> [How to complete this task]
The word "Sènior" occurs in some lines of the listing. Copy those lines.

================

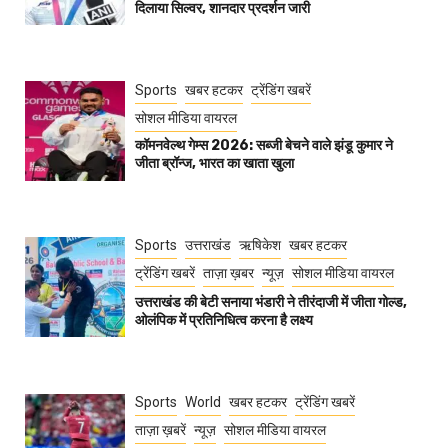
दिलाया सिल्वर, शानदार प्रदर्शन जारी
Sports
खबर हटकर
ट्रेंडिंग खबरें
सोशल मीडिया वायरल
कॉमनवेल्थ गेम्स 2026: सब्जी बेचने वाले झंडू कुमार ने
जीता ब्रॉन्ज, भारत का खाता खुला
Sports
उत्तराखंड
ऋषिकेश
खबर हटकर
ट्रेंडिंग खबरें
ताज़ा ख़बर
न्यूज़
सोशल मीडिया वायरल
उत्तराखंड की बेटी सनाया भंडारी ने तीरंदाजी में जीता गोल्ड,
ओलंपिक में प्रतिनिधित्व करना है लक्ष्य
Sports
World
खबर हटकर
ट्रेंडिंग खबरें
ताज़ा ख़बरें
न्यूज़
सोशल मीडिया वायरल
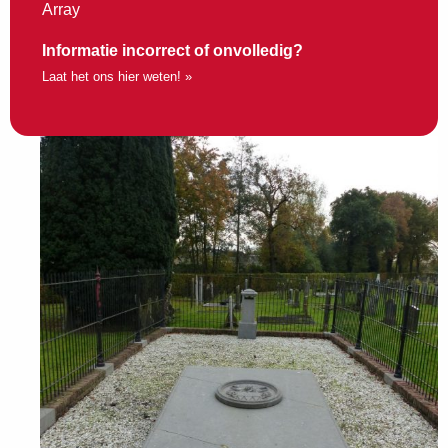
Array
Informatie incorrect of onvolledig?
Laat het ons hier weten! »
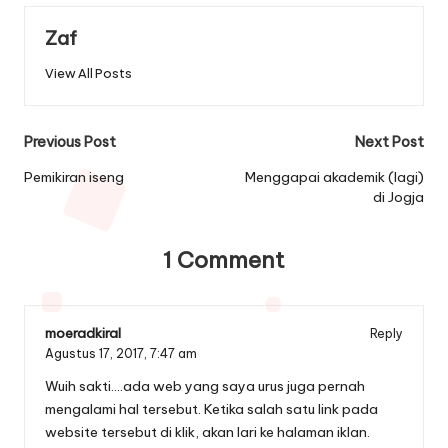
Zaf
View All Posts
Post
Previous Post
Next Post
navigation
Pemikiran iseng
Menggapai akademik (lagi)
di Jogja
1 Comment
moeradkiral
Reply
Agustus 17, 2017,
7:47 am
Wuih sakti….ada web yang saya urus juga pernah
mengalami hal tersebut. Ketika salah satu link pada
website tersebut di klik, akan lari ke halaman iklan.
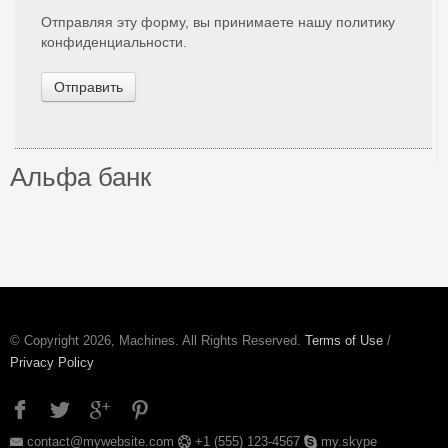
Отправляя эту форму, вы принимаете нашу политику
конфиденциальности.
Отправить
Альфа банк
© Copyright 2026, Machines. All Rights Reserved.
Terms of Use
/
Privacy Policy
contact@mywebsite.com
+1 (555) 123-4567
my.skype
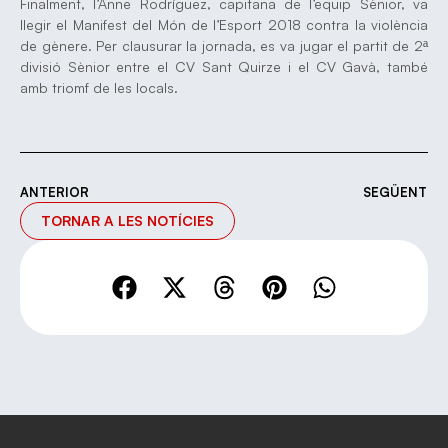
Finalment, l’Anne Rodríguez, capitana de l’equip Sènior, va
llegir el Manifest del Món de l’Esport 2018 contra la violència
de gènere. Per clausurar la jornada, es va jugar el partit de 2ª
divisió Sènior entre el CV Sant Quirze i el CV Gavà, també
amb triomf de les locals.
ANTERIOR
SEGÜENT
TORNAR A LES NOTÍCIES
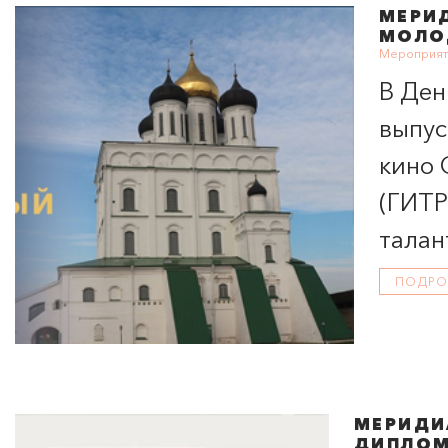
МЕРИ
МОЛО
Мероприяти
В Ден
выпус
кино 
(ГИТР
талан
ПОДРО
МЕРИДИ
ДИПЛОМ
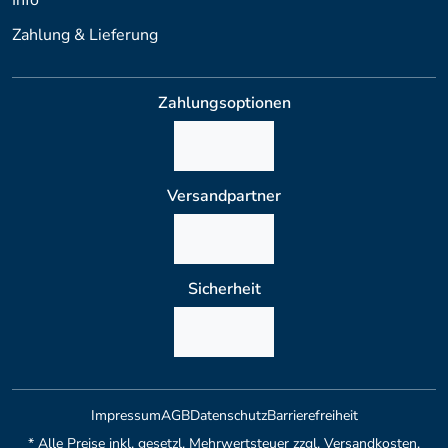
Zahlung & Lieferung
Zahlungsoptionen
Versandpartner
Sicherheit
Impressum
AGB
Datenschutz
Barrierefreiheit
* Alle Preise inkl. gesetzl. Mehrwertsteuer zzgl. Versandkosten,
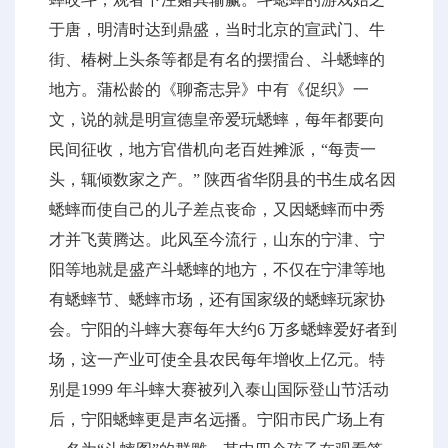
于唐，明清时达到鼎盛，当时北京的宣武门、牛
街、椿树上头条等都是有名的摆擂台、斗蟋蟀的
地方。蒲松龄的《聊斋志异》中有《促织》一
文，说的就是明宣德皇帝爱玩蟋蟀，每年都要向
民间征收，地方官借机向老百姓摊派，“每责一
头，辄倾数家之产。” 陕西省华阴县的书生成名因
蟋蟀而使自己的儿子差点丧命，又因蟋蟀而中秀
才并飞黄腾达。此风至今流行，山东的宁津、宁
阳等地就是盛产斗蟋蟀的地方，不仅在宁津等地
有蟋蟀节、蟋蟀市场，还有国家级的蟋蟀玩家协
会。宁阳的斗蟀大赛每年大约6 万多蟋蟀爱好者到
场，这一产业可使全县农民每年增收上亿元。特
别是1999 年斗蟀大赛被列入泰山国际登山节活动
后，宁阳蟋蟀更是声名远播。宁阳市民广场上有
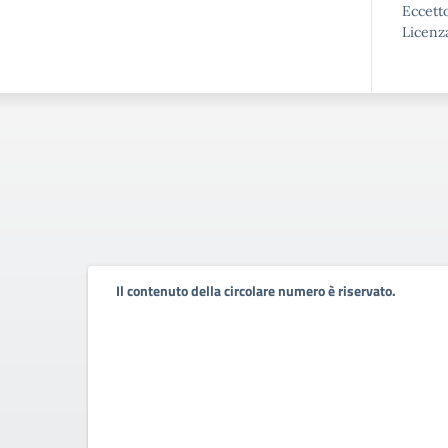
Eccetto
Licenz
Il contenuto della circolare numero è riservato.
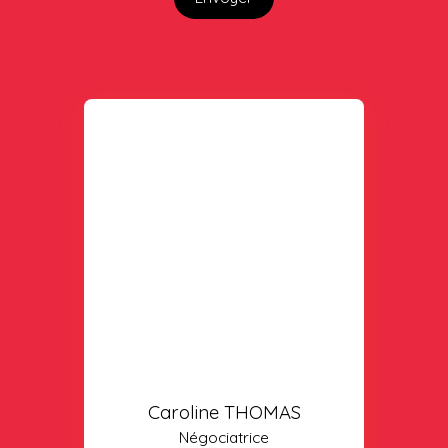
Caroline THOMAS
Négociatrice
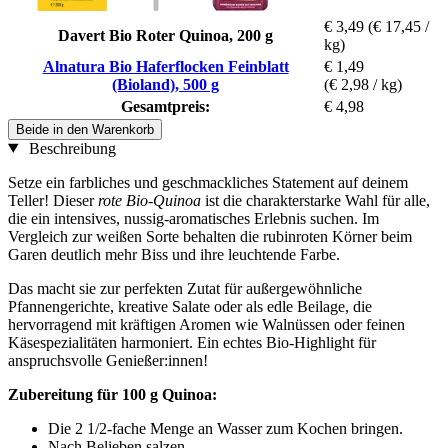
€ 3,49
(€ 17,45 /
Davert Bio Roter Quinoa, 200 g
kg)
Alnatura Bio Haferflocken Feinblatt
€ 1,49
(Bioland), 500 g
(€ 2,98 / kg)
Gesamtpreis:
€ 4,98
Beide in den Warenkorb
Beschreibung
Setze ein farbliches und geschmackliches Statement auf deinem
Teller! Dieser
rote Bio-Quinoa
ist die charakterstarke Wahl für alle,
die ein intensives, nussig-aromatisches Erlebnis suchen. Im
Vergleich zur weißen Sorte behalten die rubinroten Körner beim
Garen deutlich mehr Biss und ihre leuchtende Farbe.
Das macht sie zur perfekten Zutat für außergewöhnliche
Pfannengerichte, kreative Salate oder als edle Beilage, die
hervorragend mit kräftigen Aromen wie Walnüssen oder feinen
Käsespezialitäten harmoniert. Ein echtes Bio-Highlight für
anspruchsvolle Genießer:innen!
Zubereitung für 100 g Quinoa:
Die 2 1/2-fache Menge an Wasser zum Kochen bringen.
Nach Belieben salzen.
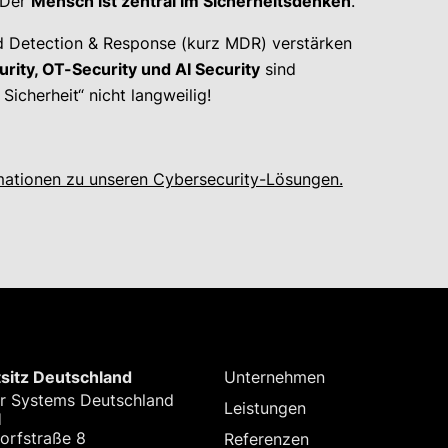
 Der
Mensch ist zentral im Sicherheitsdenken
.
d Detection & Response (kurz MDR) verstärken
rity, OT-Security und AI Security
sind
Sicherheit“ nicht langweilig!
ormationen zu unseren Cybersecurity-Lösungen.
sitz Deutschland
Unternehmen
r Systems Deutschland
Leistungen
H
orfstraße 8
Referenzen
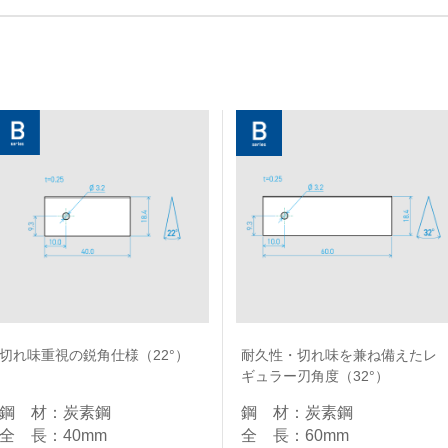
切れ味重視の鋭角仕様（22°）
耐久性・切れ味を兼ね備えたレ
ギュラー刃角度（32°）
鋼 材：炭素鋼​
鋼 材：炭素鋼​
全 長：40mm​
全 長：60mm​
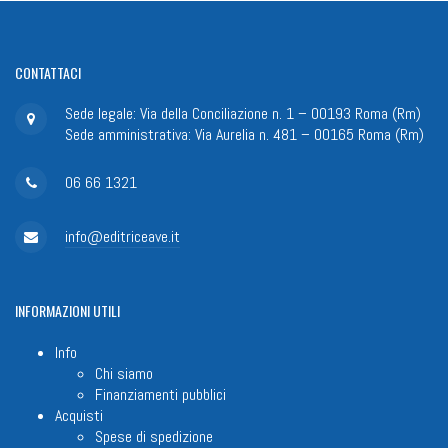
CONTATTACI
Sede legale: Via della Conciliazione n. 1 – 00193 Roma (Rm)
Sede amministrativa: Via Aurelia n. 481 – 00165 Roma (Rm)
06 66 1321
info@editriceave.it
INFORMAZIONI
UTILI
Info
Chi siamo
Finanziamenti pubblici
Acquisti
Spese di spedizione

================

> [Response]
Finalment, l’Anne Rodríguez, capitana de l’equip Sènior, va
divisió Sènior entre el CV Sant Quirze i el CV Gavà, també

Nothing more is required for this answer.